:: PROVIDED TEXT ::
____

# 225 TT engine and 6 SPEED



## Guest (Oct 16, 2002)

Does anyone know if it is possible to fit a225 TT engine and 6 SPEED box into a mk3 golf GTI and use the standard turbo ? Also anyone know how to convert a 6 SPEED 4wd box to fwd only . Hopefully someone knows an easy way to do it ?


----------



## coupe-sport (May 7, 2002)

I take it that the 6 speed 2wd box on the 1.8T gti has the same mounts - so use that mated to the 225 engine.

Mr Handa is your man though


----------



## Silversea (Jun 18, 2002)

300_bhp_plus

Unfortunately it is not quite a straight forward job :-/ I am in the process of doing this to a Golf G60 and it is allot of work and expense but there will be very little this side of a Lambo that will be too much of a worry to you as 300 bhp is very easily obtained. Everyone that I know that has either paid to have it done or is in the process of doing it themselves will go about it differently and as a result will get a varying level of reliability and power.

____

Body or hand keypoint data
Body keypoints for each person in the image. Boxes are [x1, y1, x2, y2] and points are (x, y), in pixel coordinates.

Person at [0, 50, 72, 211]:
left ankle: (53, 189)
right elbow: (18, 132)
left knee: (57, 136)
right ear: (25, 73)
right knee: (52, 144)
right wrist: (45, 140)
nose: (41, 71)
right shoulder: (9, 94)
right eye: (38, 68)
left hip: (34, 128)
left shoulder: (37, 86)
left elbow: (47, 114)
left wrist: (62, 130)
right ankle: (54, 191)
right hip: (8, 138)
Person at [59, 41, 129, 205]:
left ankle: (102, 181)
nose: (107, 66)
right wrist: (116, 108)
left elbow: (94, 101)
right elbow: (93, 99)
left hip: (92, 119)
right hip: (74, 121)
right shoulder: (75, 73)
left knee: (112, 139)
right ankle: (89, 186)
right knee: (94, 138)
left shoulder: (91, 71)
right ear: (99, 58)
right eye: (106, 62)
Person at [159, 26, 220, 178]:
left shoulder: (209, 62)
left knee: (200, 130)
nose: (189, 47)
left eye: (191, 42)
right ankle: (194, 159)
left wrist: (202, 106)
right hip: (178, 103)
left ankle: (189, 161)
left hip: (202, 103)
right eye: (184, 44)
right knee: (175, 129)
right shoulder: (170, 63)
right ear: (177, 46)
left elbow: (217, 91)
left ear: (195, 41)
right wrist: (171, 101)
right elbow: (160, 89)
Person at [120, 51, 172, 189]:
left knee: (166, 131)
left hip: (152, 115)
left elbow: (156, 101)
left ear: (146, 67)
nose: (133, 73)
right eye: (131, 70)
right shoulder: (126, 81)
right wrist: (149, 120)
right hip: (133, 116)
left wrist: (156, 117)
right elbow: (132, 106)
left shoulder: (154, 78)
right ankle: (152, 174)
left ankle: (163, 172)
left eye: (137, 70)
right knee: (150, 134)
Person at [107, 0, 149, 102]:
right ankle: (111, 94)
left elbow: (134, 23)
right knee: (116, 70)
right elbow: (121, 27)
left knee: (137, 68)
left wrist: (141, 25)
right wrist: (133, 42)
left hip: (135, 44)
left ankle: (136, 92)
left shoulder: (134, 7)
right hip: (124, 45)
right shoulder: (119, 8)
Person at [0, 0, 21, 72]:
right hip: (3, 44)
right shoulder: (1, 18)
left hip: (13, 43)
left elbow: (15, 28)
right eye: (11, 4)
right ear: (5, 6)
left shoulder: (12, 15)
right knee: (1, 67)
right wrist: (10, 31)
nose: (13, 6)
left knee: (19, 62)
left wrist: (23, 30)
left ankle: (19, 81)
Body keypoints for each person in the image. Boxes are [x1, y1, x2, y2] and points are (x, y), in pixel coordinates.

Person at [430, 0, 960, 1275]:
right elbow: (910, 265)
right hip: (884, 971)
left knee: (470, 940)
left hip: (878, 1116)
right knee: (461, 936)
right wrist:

____

:: TASKS ::
(a) Answer these about the forum thread on the 225 TT engine swap:
(i) Into which car does the opening post ask about fitting the engine and gearbox?
(ii) Which gearbox does coupe-sport suggest using with the 225 engine?
(iii) What car is Silversea doing the conversion on?
(b) Extend the forum thread about the 225 TT engine swap, picking up right after its last sentence.

:: ANSWERS FOR THIS EXERCISE ::
(a)
(i) A mk3 Golf GTI.
(ii) The 6-speed 2wd box from the 1.8T GTI.
(iii) A Golf G60.

(b)
Good luck with it if you decide to use the 225 engine, but whatever price you have budgeted for to complete the install......will not be enough :'(
But just think of the fun  you will have on completion.


----------



## Guest (Oct 16, 2002)

does mr handa have a 4wd 6 speed converted to 2wd drive ???


----------



## Guest (Oct 23, 2002)

I saw a mk1 Golf advertised with the Seat 180 engine so I'd imagine the 225 should fit fine in the mk3.

Personally I think the VR6 is a much better engine though.


----------



## TT-daft (May 9, 2002)

Awesome GTI Store's demo MK 4 1.8T (303bhp APR Stage 3 kit) uses a TT's block & 6 speed box - the latter's internals are built into a 6 speed Golf PD TDI bellhousing. They may be able to enlighten further.


----------



## Mark_J (May 6, 2002)

On a similar question do you think it would be possible to connect the 6speed to a G60 motor ala Rallye??


----------



## Silversea (Jun 18, 2002)

> On a similar question do you think it would be possible to connect the 6speed to a G60 motor ala Rallye??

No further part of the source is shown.